New diets are continuously emerging onto the health and wellness scene. The latest and greatest, however, is not so much a diet but more of a non-diet and a lifestyle choice. This most recent trend to show up has, in actuality, been around for decades but thanks to social media, wellness experts and influencers turning away from the diet culture, intuitive eating has made its way back to the health scene. So what is intuitive eating? Intuitive eating breaks away from the traditionalism of diets and instead embraces a mind-body holistic approach to eating and nutrition. Intuitive eating believes that nothing is off limits and “good or “bad” foods don’t exist.
No one is programmed the same and what may work for some may not work for another. Following intuitive eating principles can be a great way to rediscover your relationship to food and your body. It may lead to trying plant-based, keto, paleo or whole 30. This lifestyle-based approach is about becoming more aware of how and when you eat. It’s honoring the true mind-body connection.
Intuitive eating started with two dietitians Evelyn Tribole and Elyse Resch who founded this approach to eating in the 1990s and promoted that the weight-loss diets that rely on restrictions and limitations ultimately did more harm than good when it came to healthy living and that, healthy living is getting in touch with how hungry or satisfied you are at any given moment. Today, intuitive eating is a way to listen to body cues, become curious about your body and reconnect or strengthen your relationship to food. Healthline says, “to eat intuitively, you may need to relearn how to trust your body.” Intuitive eating principles may or may not be an effective weight loss strategy, as that is not the focus of this way of eating. As an opposition to weight loss, intuitive eating presents a myriad of physical and mental health benefits outside of dieting and weight loss/gain.

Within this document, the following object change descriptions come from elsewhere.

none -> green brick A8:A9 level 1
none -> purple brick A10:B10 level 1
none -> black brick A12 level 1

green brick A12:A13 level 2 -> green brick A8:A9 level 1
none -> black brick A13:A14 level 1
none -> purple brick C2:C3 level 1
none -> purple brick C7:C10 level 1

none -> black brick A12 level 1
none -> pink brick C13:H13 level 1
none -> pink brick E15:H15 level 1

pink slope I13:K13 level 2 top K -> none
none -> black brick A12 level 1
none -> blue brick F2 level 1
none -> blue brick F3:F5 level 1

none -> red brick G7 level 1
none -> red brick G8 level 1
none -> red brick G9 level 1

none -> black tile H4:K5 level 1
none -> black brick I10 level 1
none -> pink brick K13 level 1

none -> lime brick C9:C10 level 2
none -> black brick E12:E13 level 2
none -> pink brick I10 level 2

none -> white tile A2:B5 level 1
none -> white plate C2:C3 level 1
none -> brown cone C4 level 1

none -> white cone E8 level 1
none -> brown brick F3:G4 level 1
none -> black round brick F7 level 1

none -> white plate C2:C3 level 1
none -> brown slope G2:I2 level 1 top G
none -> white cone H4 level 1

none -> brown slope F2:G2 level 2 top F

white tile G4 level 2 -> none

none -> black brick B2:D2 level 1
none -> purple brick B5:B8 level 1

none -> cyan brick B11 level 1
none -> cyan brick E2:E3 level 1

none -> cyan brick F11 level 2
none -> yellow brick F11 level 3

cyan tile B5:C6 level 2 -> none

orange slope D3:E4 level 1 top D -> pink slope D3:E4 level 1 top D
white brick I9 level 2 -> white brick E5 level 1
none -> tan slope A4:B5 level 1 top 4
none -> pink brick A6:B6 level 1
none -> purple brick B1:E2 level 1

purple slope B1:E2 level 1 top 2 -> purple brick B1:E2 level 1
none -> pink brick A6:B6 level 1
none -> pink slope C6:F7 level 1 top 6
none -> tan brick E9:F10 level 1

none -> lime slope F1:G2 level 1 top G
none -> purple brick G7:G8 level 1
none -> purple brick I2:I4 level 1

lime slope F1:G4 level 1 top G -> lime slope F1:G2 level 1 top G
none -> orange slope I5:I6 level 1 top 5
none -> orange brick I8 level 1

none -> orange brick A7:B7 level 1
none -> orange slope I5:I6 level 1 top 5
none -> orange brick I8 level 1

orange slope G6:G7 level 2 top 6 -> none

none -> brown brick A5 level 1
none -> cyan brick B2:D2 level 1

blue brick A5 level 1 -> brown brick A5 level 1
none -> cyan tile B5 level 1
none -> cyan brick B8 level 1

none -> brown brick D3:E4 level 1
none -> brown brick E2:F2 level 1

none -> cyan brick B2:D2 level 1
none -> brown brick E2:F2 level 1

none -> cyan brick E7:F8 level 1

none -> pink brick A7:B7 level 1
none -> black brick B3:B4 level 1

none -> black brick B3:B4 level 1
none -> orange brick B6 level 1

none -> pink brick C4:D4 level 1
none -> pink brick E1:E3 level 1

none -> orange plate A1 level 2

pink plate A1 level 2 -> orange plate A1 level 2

Intuitive eating believes that once you stop limiting yourself the more attuned you are to the body and the more you crave healthy foods. Unhealthy weight loss and weight gain cultures could lead to mental and emotional problems down the road where you become focused on the “image” or the result rather than how the body is feeling and the journey to more balanced and vibrant health. More nutritionists, dietitians, therapists and professionals who support intuitive eating encourage the notion to develop the relationship one has to food without worrying about weight, number, result, size, etc. Intuitive eating centers around 10 core principles:
1. Reject the diet mentality: Intuitive eating is about the anti-diet or the idea that there is something out there that magically works for you and your body.
2. Honor your hunger: This principle explains that by paying attention to the body’s hunger cues you can begin to trust your instincts and repair an unhealthy relationship surrounding food. The most powerful tool we have is being able to listen to our bodies.
3. Make peace with food: Take away any restrictions you have around food and give yourself unconditional permission to eat.
4. Challenge the food police: The food police decides whether food is good or bad and whether you are good or bad though what you eat. This intuitive eating principle challenges these thoughts, instead asserting that food is neither good or bad.
5. Respect your fullness: Just as the body can tell you when it’s hungry it can also signal when it’s full. Pay attention for body cues of comfortable fullness during a meal.
6. Discover the satisfaction factor: When you receive satisfaction from your food you begin to truly understand what feels good and what doesn’t. Appreciating the texture, taste and environment in which you’re eating can all play a role into how satisfied you are with a meal. Intuitive eating develops the practice that meal time becomes a more sacred and mindful act.
7. Honor your feelings without using food: Discover ways to comfort and cope overwhelming emotions outside of emotional eating. Become aware of a feeling that might look like hunger but may be based in emotion.
8. Respect your body: Intuitive eating is also about finding love and appreciation in your own body. It’s appreciating the way it moves during a workout at the gym and the way it feels after feeding it a lot of vitamins and nutrients. It's understanding that we’re all uniquely made and appreciating the journey we’re on to achieve our highest health potential.
9. Exercise - feel the difference: Find ways to move your body that bring you joy. Shift the focus from losing weight or gaining muscle to finding strength, energy and feeling alive.
10. Honor your health: The food you eat should nourish you from the inside out. It’s more about the progress you make and the food patterns you develop over time rather than the one meal or one snack.
The 10 principles of intuitive eating can help you regain confidence in your own skin and mend the relationship you have toward your eating habits. It’s finding food freedom away from the should’s and should not’s of diet culture. Of course, no way of eating works for everyone and after eating intuitively you may find yourself want to try a specific diet. You may find yourself intermittently fasting or moving toward a plant-based diet. This lifestyle-based approach is about rediscovering your own unique relationship to food in whatever form that may look like. Tapping into what you’re feeling into the present moment and what you deeply feel like eating outside of what you “crave” can open up possibilities.